> Your goal
Return the text lines of the records below as a JSON array of strings, one string per line, skipping blank lines and omitting the pictures.
>> BEGIN Records shown
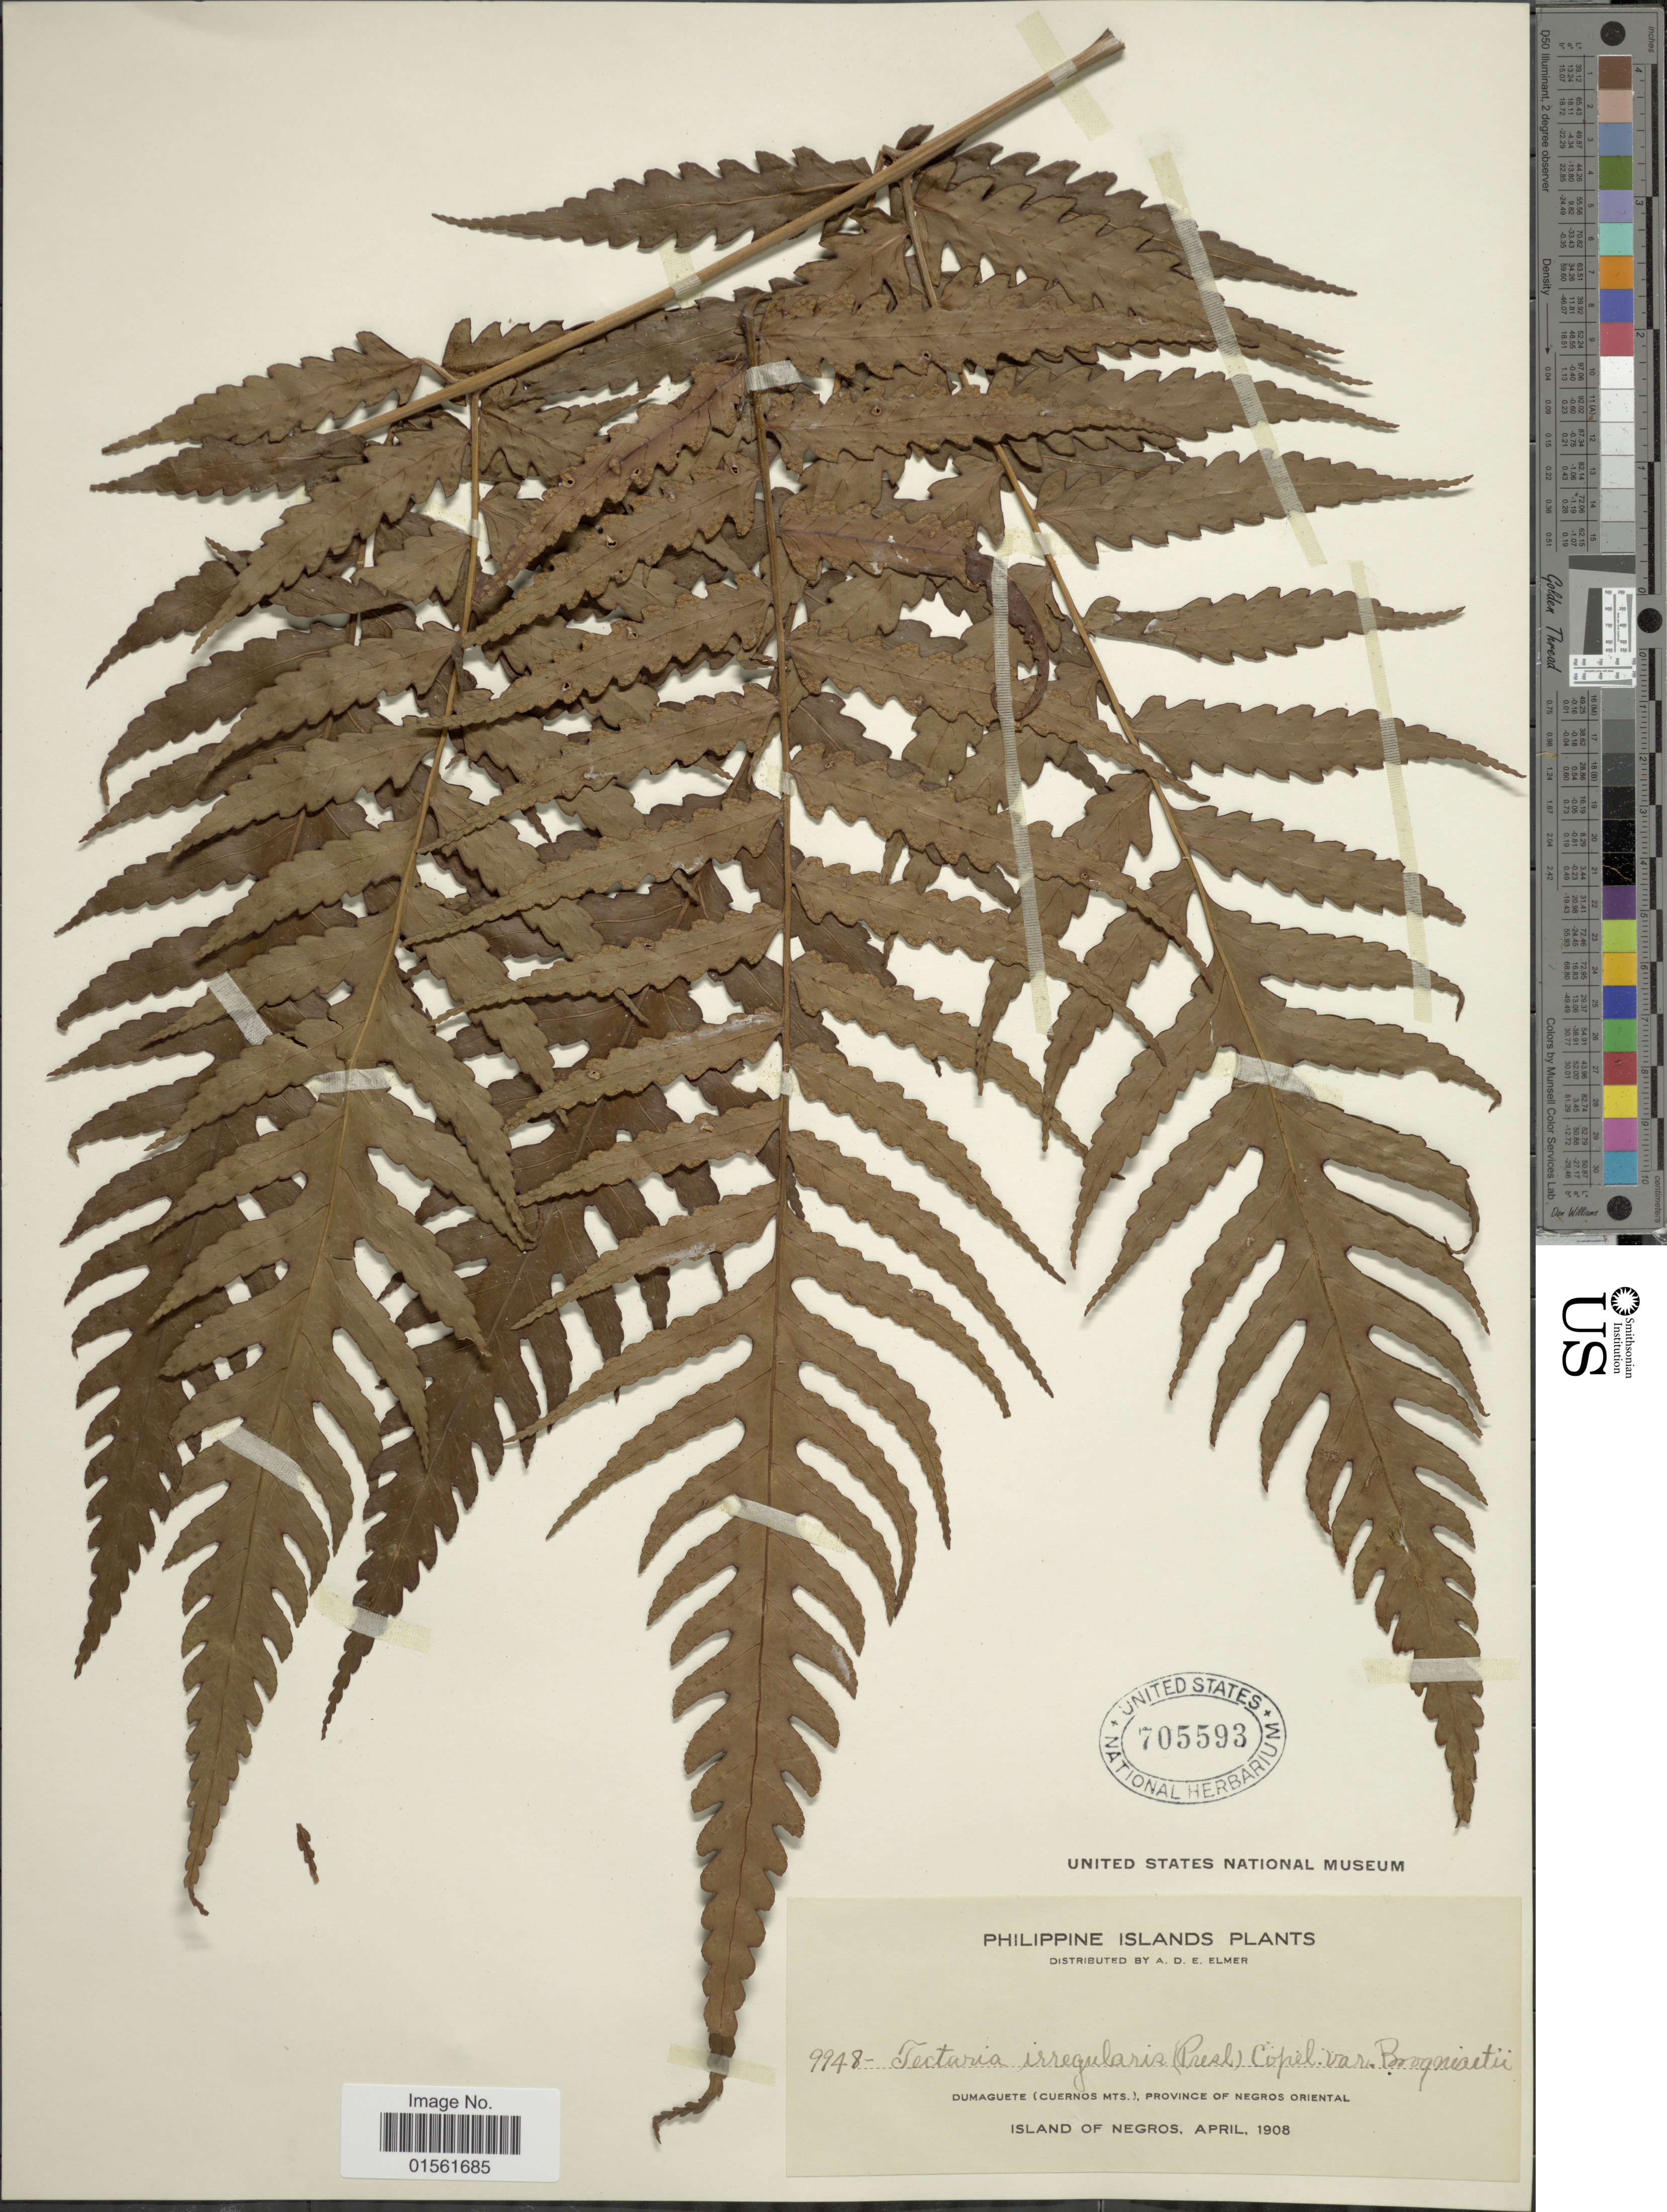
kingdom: Plantae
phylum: Tracheophyta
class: Polypodiopsida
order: Polypodiales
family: Dryopteridaceae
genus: Pleocnemia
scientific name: Pleocnemia macrodonta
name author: (C. Presl ex Fée) Holttum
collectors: A. D. E. Elmer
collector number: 9948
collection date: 1908-04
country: Philippines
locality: Dumaguete (Cuernos Mts.), Province of Negros Oriental.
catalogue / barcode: US 705593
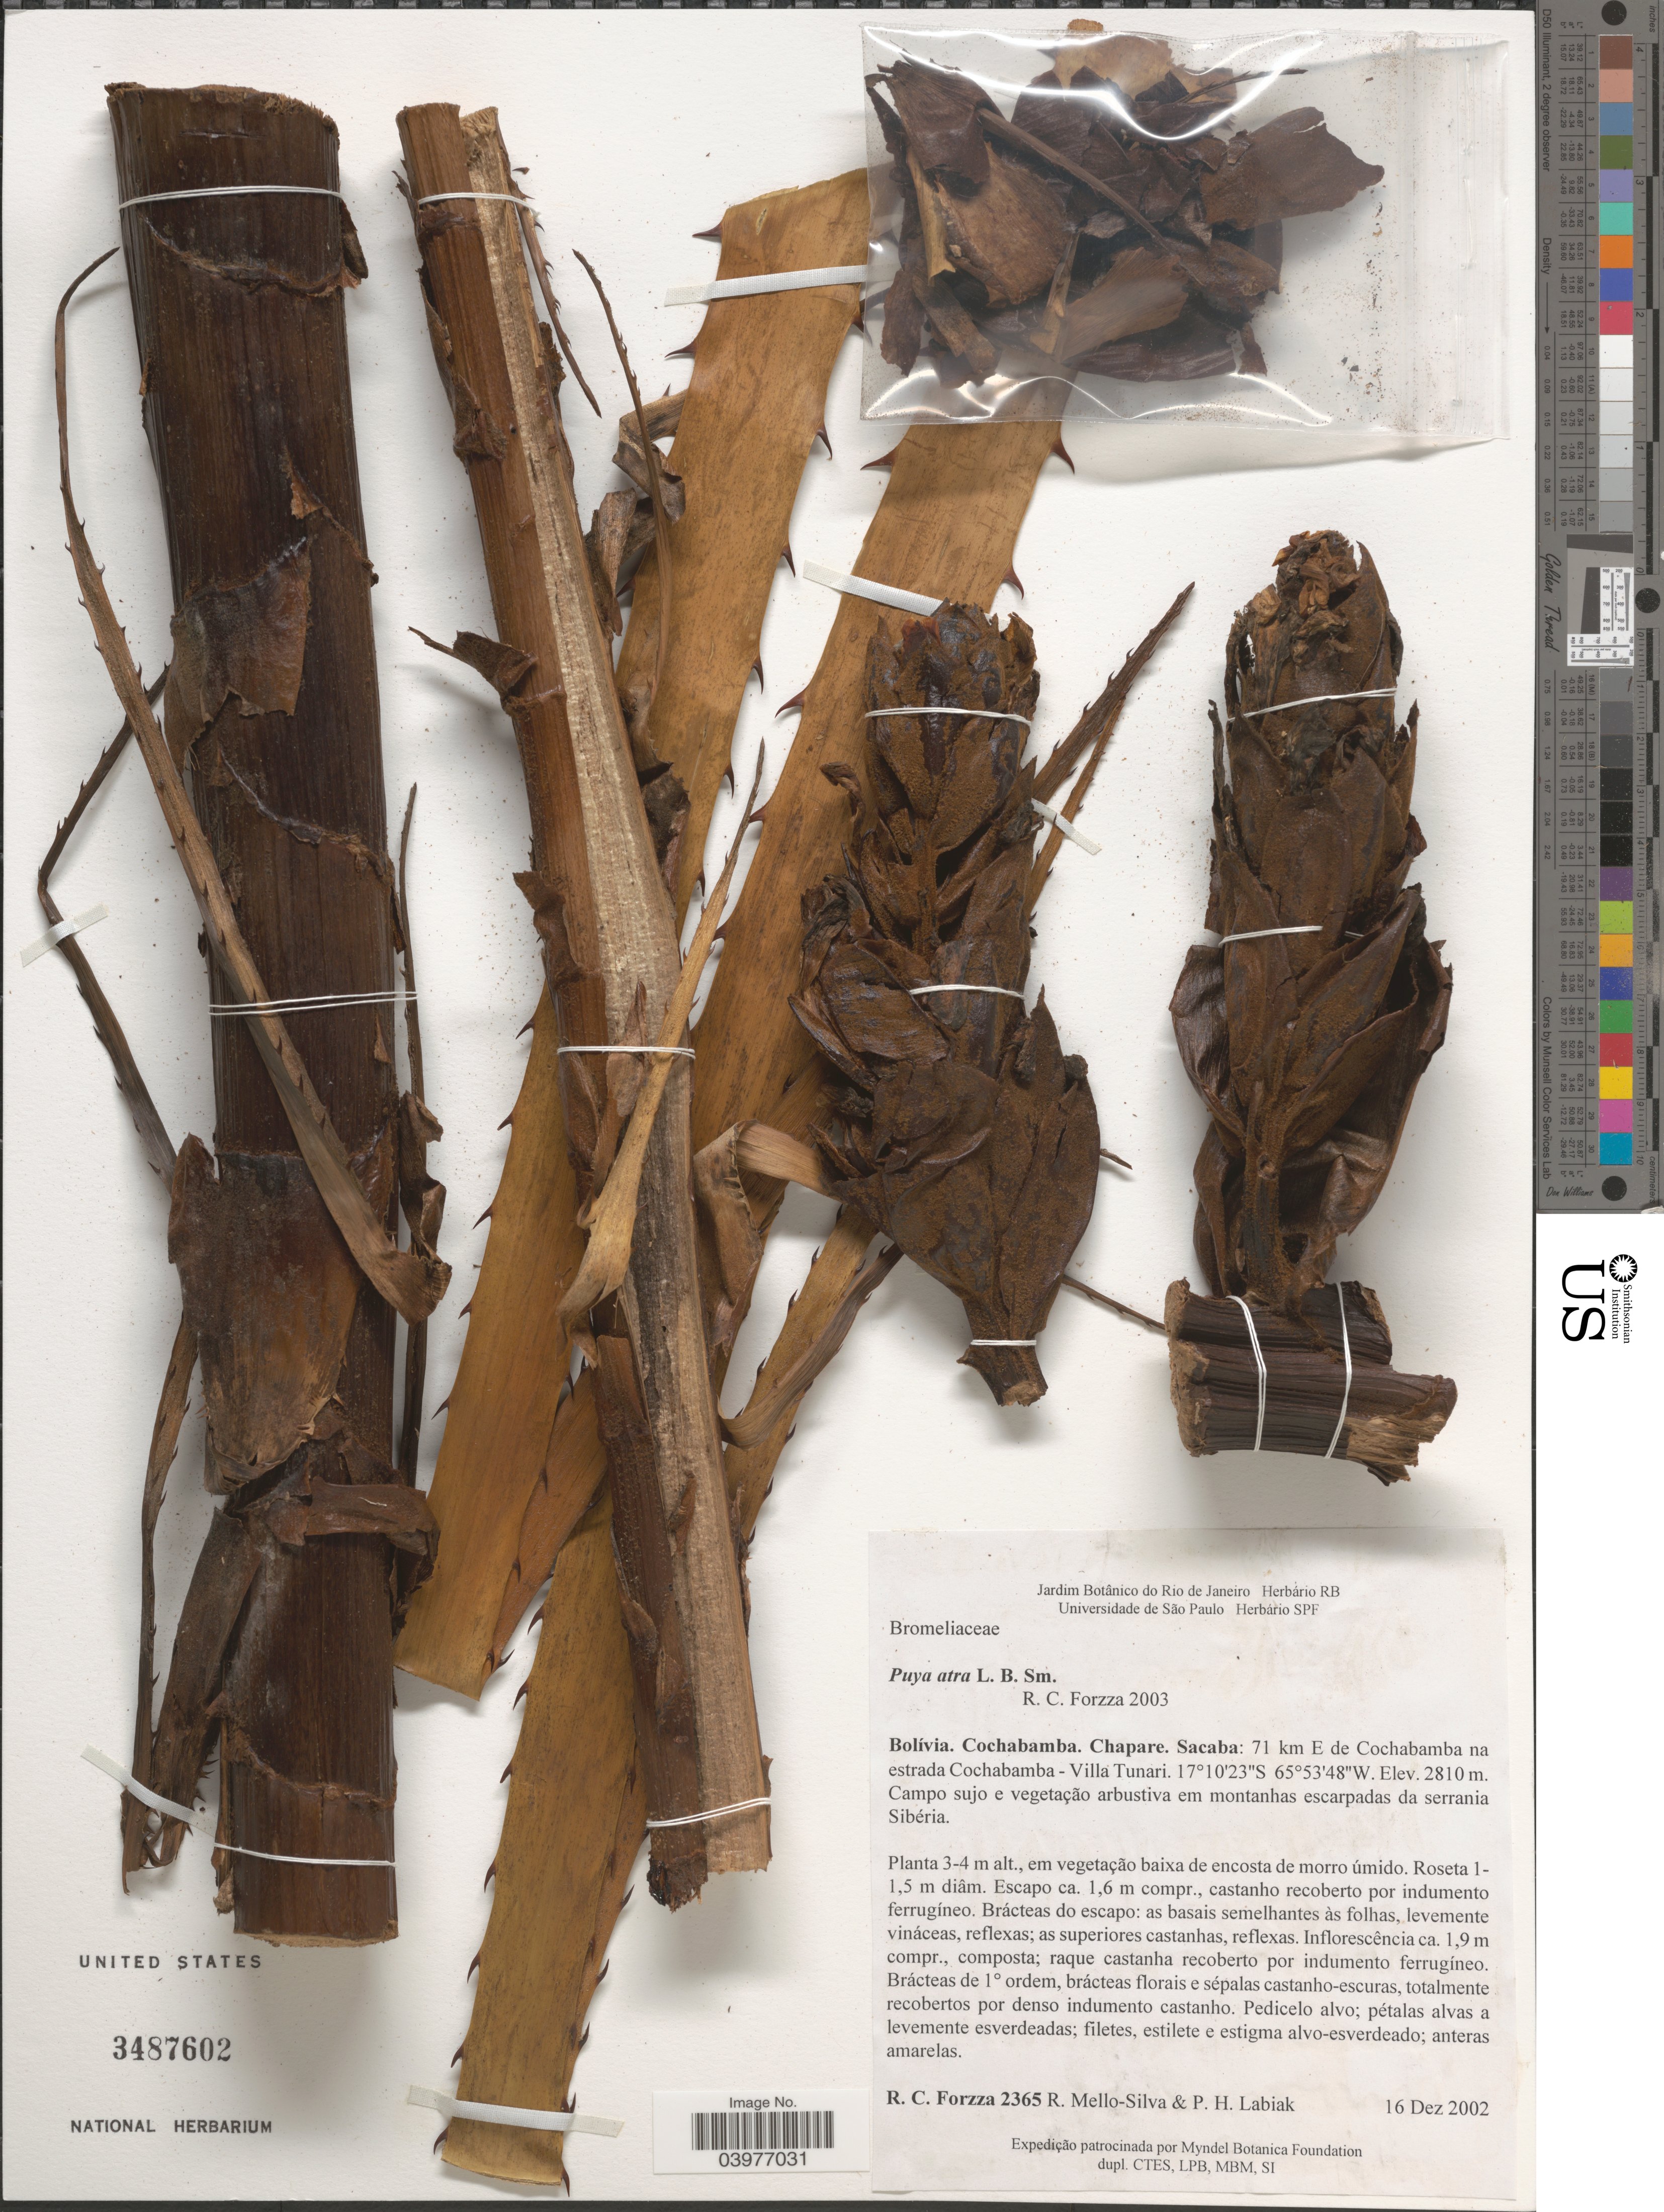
>> END Records shown
> Response for this exercise
[
  "kingdom: Plantae",
  "phylum: Tracheophyta",
  "class: Polypodiopsida",
  "order: Polypodiales",
  "family: Dryopteridaceae",
  "genus: Pleocnemia",
  "scientific name: Pleocnemia macrodonta",
  "name author: (C. Presl ex Fée) Holttum",
  "collectors: A. D. E. Elmer",
  "collector number: 9948",
  "collection date: 1908-04",
  "country: Philippines",
  "locality: Dumaguete (Cuernos Mts.), Province of Negros Oriental.",
  "catalogue / barcode: US 705593"
]